Somehow we have to recognize the interaction or what might be called "entanglement" in modern day information theory (our inherent and un-measurable (unknowable?) weaving with the world) but also maintaining, to the extent possible, a separation that allows us to view, think and criticize that which is "us". This has always been problematic (again back to the categorization--if we can put things in discrete categories we, in essence, have control over them and "limit" them and their boundedness) but what happens if the boundaries are fuzzy, the categories fluid and not discrete (analog and not digital?)? How do you teach students to make sense of "text" in this environment?  Are we returning to a Homeric tradition where there is less or no separation between that which thinks and knows and that of which is thought or known? (Back to Glick here--he discusses Walter Ong's work on language and the conclusion that primitive people's with out a written language lack categories for thinking, arguing that in the process of learning the written word the words become separate from the person (p. 39)).

Need to teach students the difference between imitation and thinking. Imitation leads to a summary as its final product. Thinking leads to evaluation and then personal reflection as its highest product. First, we summarize which is really simply imitating the author's argument in our own words.

Havelock asks, so what caused the Greeks to wake up, what moved them from imitation to thinking? His answer? The changes in technology (p. 208). Could the same be happening in reverse now? If everything has already been said and we have access to everything (through the internet) is there any need (compelling) to think anymore?

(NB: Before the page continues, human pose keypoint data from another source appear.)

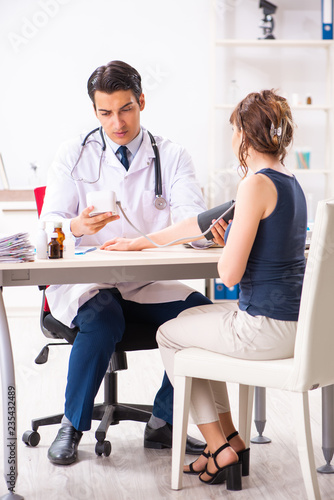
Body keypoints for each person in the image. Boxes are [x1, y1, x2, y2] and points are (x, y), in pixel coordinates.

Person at [102, 89, 307, 488]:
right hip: (295, 328)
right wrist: (141, 242)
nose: (232, 138)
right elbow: (197, 223)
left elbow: (229, 275)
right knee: (192, 318)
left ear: (244, 136)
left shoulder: (254, 185)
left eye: (234, 130)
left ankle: (218, 446)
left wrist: (228, 243)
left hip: (263, 329)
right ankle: (231, 438)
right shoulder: (290, 182)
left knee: (170, 335)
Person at [41, 60, 212, 466]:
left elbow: (193, 219)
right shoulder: (74, 154)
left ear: (142, 102)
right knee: (103, 318)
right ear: (95, 111)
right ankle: (72, 424)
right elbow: (47, 225)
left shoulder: (171, 155)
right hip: (88, 284)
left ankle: (163, 422)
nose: (117, 122)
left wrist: (144, 243)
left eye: (126, 109)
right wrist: (76, 225)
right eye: (105, 112)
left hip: (145, 281)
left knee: (202, 317)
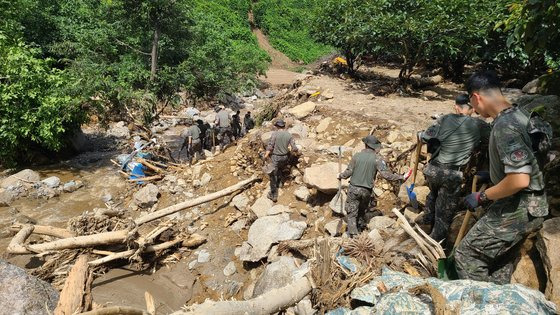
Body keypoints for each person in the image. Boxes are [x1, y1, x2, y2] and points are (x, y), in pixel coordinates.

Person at [455, 70, 549, 284]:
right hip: (534, 206)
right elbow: (527, 160)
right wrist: (496, 172)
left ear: (476, 97)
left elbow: (519, 180)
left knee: (467, 256)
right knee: (499, 264)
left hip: (518, 206)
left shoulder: (505, 126)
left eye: (472, 103)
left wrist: (482, 197)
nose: (474, 109)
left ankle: (479, 305)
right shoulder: (520, 114)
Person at [415, 94, 491, 243]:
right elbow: (489, 141)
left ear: (457, 107)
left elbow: (424, 137)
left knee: (433, 194)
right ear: (472, 108)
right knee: (444, 216)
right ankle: (434, 244)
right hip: (451, 174)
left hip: (432, 170)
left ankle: (425, 222)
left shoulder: (444, 119)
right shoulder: (479, 125)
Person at [339, 135, 411, 237]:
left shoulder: (357, 156)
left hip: (354, 189)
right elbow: (386, 175)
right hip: (366, 191)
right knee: (361, 210)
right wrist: (401, 177)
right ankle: (360, 228)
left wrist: (340, 176)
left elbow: (348, 172)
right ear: (374, 146)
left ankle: (354, 237)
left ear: (365, 145)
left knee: (351, 213)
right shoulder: (377, 159)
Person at [263, 119, 299, 202]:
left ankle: (273, 195)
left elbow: (270, 146)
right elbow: (294, 147)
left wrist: (266, 155)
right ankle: (279, 184)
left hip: (276, 157)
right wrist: (296, 152)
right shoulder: (289, 135)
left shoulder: (275, 134)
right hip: (285, 157)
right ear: (283, 126)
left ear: (277, 126)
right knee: (280, 169)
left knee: (272, 175)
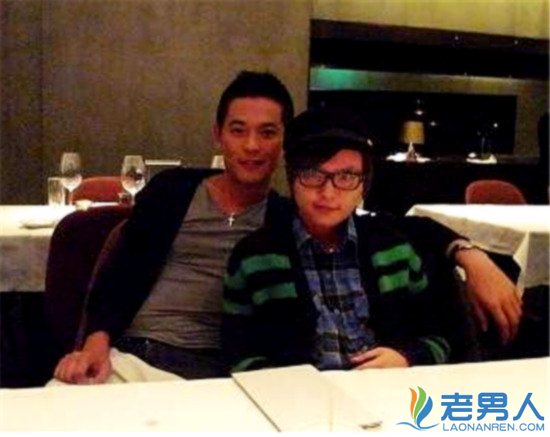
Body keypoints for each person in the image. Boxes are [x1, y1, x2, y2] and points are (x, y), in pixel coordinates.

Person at [54, 71, 520, 384]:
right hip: (136, 356)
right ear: (218, 134)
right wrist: (96, 343)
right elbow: (120, 271)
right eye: (238, 130)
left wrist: (469, 253)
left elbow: (399, 229)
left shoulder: (290, 216)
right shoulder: (172, 190)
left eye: (268, 132)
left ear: (283, 145)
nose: (252, 146)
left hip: (222, 374)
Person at [222, 107, 468, 371]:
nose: (328, 193)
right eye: (312, 174)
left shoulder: (393, 250)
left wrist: (406, 358)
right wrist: (283, 381)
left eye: (346, 176)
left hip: (387, 388)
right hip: (296, 394)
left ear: (363, 185)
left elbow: (440, 336)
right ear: (292, 178)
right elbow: (237, 352)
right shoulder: (255, 257)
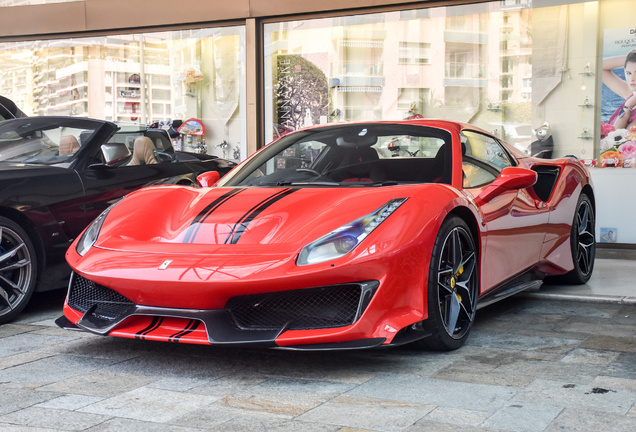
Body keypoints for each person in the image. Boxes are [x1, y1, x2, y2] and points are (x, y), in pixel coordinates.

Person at [603, 49, 636, 130]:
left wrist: (628, 106)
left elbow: (622, 137)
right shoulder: (630, 93)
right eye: (629, 73)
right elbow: (599, 66)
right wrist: (630, 58)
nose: (632, 78)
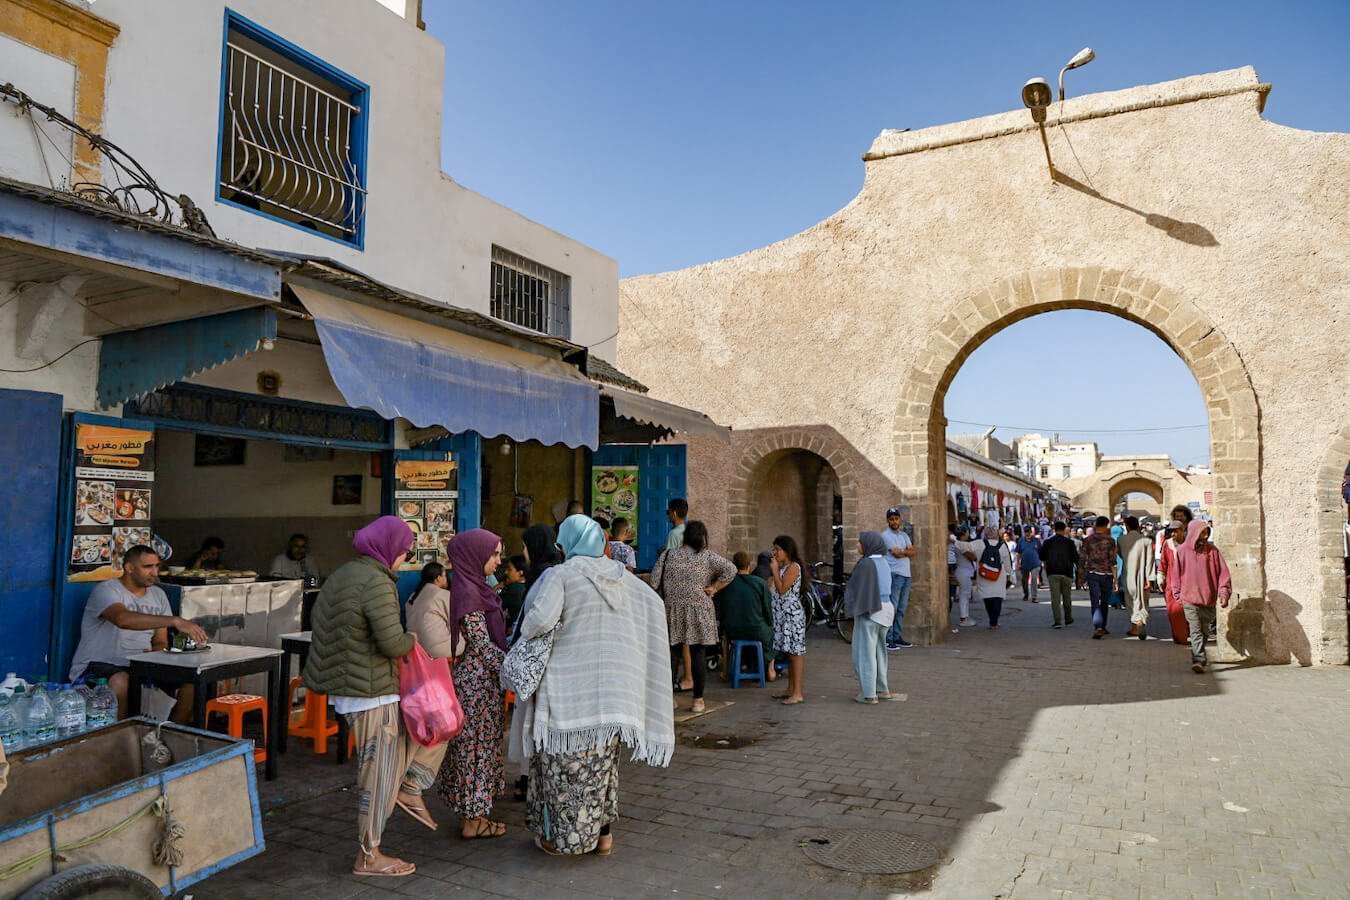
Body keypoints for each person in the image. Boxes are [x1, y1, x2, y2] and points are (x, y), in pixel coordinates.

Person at [512, 515, 674, 856]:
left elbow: (538, 622)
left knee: (565, 772)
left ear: (567, 544)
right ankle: (603, 836)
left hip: (571, 696)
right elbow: (654, 606)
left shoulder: (562, 577)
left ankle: (565, 842)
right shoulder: (627, 582)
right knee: (602, 770)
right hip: (615, 698)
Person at [303, 516, 433, 878]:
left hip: (350, 689)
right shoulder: (376, 582)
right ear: (388, 547)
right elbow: (392, 642)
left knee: (419, 741)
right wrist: (414, 640)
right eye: (405, 549)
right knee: (377, 775)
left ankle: (408, 787)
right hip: (371, 693)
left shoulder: (343, 574)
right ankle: (368, 854)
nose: (406, 556)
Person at [68, 545, 209, 722]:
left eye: (157, 566)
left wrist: (154, 654)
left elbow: (160, 641)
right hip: (97, 665)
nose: (154, 572)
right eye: (147, 567)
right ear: (129, 568)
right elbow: (122, 619)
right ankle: (121, 740)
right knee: (121, 680)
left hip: (139, 666)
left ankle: (166, 738)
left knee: (191, 682)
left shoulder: (158, 595)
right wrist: (175, 620)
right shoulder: (107, 590)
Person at [435, 529, 508, 840]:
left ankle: (475, 815)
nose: (499, 561)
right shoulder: (469, 593)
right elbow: (480, 643)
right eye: (494, 554)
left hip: (482, 681)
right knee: (476, 749)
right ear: (475, 555)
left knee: (478, 748)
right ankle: (473, 820)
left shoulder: (476, 587)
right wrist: (513, 669)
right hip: (478, 683)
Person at [651, 521, 736, 714]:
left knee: (672, 654)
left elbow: (654, 581)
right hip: (699, 610)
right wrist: (714, 587)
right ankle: (698, 700)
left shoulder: (668, 555)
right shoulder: (707, 556)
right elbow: (731, 570)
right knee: (698, 654)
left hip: (673, 610)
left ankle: (669, 698)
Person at [1169, 520, 1232, 674]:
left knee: (1204, 631)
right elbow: (1176, 576)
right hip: (1189, 599)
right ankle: (1198, 659)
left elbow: (1223, 574)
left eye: (1206, 533)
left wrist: (1223, 593)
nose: (1204, 536)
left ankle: (1199, 653)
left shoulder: (1213, 552)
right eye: (1201, 532)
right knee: (1195, 630)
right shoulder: (1183, 551)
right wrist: (1178, 596)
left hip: (1208, 599)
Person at [844, 532, 896, 703]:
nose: (858, 545)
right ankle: (882, 689)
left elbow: (859, 589)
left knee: (864, 654)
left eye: (860, 542)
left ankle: (868, 694)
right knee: (880, 652)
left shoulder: (866, 563)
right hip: (887, 610)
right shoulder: (885, 562)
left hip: (872, 611)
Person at [714, 551, 777, 679]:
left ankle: (741, 664)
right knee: (772, 633)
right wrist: (770, 624)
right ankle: (770, 668)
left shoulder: (726, 584)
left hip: (732, 631)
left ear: (734, 566)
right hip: (756, 630)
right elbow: (768, 610)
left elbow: (719, 609)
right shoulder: (760, 583)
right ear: (749, 565)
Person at [767, 534, 809, 705]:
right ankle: (790, 688)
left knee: (795, 654)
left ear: (787, 551)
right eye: (774, 549)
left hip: (792, 616)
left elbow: (783, 589)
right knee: (789, 654)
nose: (774, 553)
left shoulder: (794, 567)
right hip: (783, 616)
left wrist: (775, 571)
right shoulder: (785, 567)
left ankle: (797, 692)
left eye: (777, 549)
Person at [881, 508, 916, 651]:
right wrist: (905, 552)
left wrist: (904, 552)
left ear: (899, 519)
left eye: (896, 518)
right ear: (888, 521)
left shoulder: (903, 535)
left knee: (901, 608)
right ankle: (888, 639)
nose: (894, 521)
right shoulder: (885, 536)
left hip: (906, 575)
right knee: (892, 608)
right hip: (894, 574)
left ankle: (897, 636)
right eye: (891, 519)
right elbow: (897, 554)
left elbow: (913, 552)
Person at [1081, 517, 1119, 639]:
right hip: (1107, 575)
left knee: (1094, 601)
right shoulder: (1111, 541)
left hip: (1092, 574)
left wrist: (1080, 576)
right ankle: (1103, 626)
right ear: (1107, 525)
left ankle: (1098, 627)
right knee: (1104, 602)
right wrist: (1116, 579)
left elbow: (1082, 559)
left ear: (1096, 525)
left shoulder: (1088, 540)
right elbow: (1113, 561)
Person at [1118, 516, 1156, 639]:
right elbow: (1150, 561)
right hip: (1143, 577)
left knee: (1130, 601)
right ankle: (1141, 621)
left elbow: (1120, 555)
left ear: (1127, 526)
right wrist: (1150, 579)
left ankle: (1136, 625)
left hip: (1128, 575)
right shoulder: (1147, 541)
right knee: (1143, 602)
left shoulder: (1121, 540)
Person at [1158, 516, 1192, 644]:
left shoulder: (1190, 544)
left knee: (1186, 612)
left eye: (1176, 531)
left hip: (1187, 583)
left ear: (1182, 531)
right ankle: (1179, 636)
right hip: (1172, 583)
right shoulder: (1168, 544)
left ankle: (1183, 636)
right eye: (1171, 531)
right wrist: (1161, 577)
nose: (1173, 534)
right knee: (1174, 611)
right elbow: (1163, 562)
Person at [973, 526, 1014, 629]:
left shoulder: (980, 544)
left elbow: (969, 550)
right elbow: (1007, 562)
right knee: (997, 599)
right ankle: (994, 622)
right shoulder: (1002, 545)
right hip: (999, 575)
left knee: (987, 599)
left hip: (984, 575)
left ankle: (993, 621)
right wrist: (1010, 574)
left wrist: (954, 541)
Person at [1039, 522, 1078, 629]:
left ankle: (1057, 621)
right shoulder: (1069, 542)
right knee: (1067, 597)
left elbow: (1041, 556)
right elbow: (1075, 558)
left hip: (1052, 572)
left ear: (1054, 529)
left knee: (1055, 598)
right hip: (1067, 572)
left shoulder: (1048, 542)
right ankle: (1068, 618)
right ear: (1064, 529)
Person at [951, 526, 978, 628]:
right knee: (964, 595)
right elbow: (973, 557)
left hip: (964, 572)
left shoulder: (960, 544)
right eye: (967, 533)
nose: (968, 534)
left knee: (965, 595)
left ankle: (965, 616)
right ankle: (963, 618)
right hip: (963, 573)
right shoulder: (961, 546)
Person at [497, 555, 529, 633]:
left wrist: (495, 589)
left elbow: (496, 604)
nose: (506, 572)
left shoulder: (514, 589)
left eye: (509, 569)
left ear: (521, 573)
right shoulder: (526, 586)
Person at [1015, 527, 1043, 603]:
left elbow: (1041, 552)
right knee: (1024, 580)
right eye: (1026, 532)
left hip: (1035, 564)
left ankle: (1034, 597)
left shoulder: (1036, 541)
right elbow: (1018, 553)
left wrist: (1041, 562)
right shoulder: (1021, 541)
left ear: (1031, 532)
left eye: (1029, 532)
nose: (1027, 533)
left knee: (1034, 579)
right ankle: (1026, 594)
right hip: (1024, 564)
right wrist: (1018, 563)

I wanted to see what Plato and the Internet brought up and side tracked here to http://eprints.soton.ac.uk/256519/1/plato_and_the_internet.pdf
In this book, the author states that for Plato, knowledge was "true belief" and logos, which is ultimately some sort of support for the belief. Beliefs only become knowledge if they have that support. (interestingly, Plato's resistance to writing comes partially from the fact that you cannot communicate with writing, you can't argue with it, you can't change it--but that is no longer true with the internet. . . so in some ways the internet is more like a dialogue, a construction of knowledge in process (he is also resistant because idiots can read the writing without anyone to show them the error of their ways!).

Of course, this is also related to the notion that Spinoza holds that truth and knowing come simultaneously not first the one then the other. See post on "What is a Belief".  Timothy Williamson's book, "Knowledge and its Limits" seems related (2002).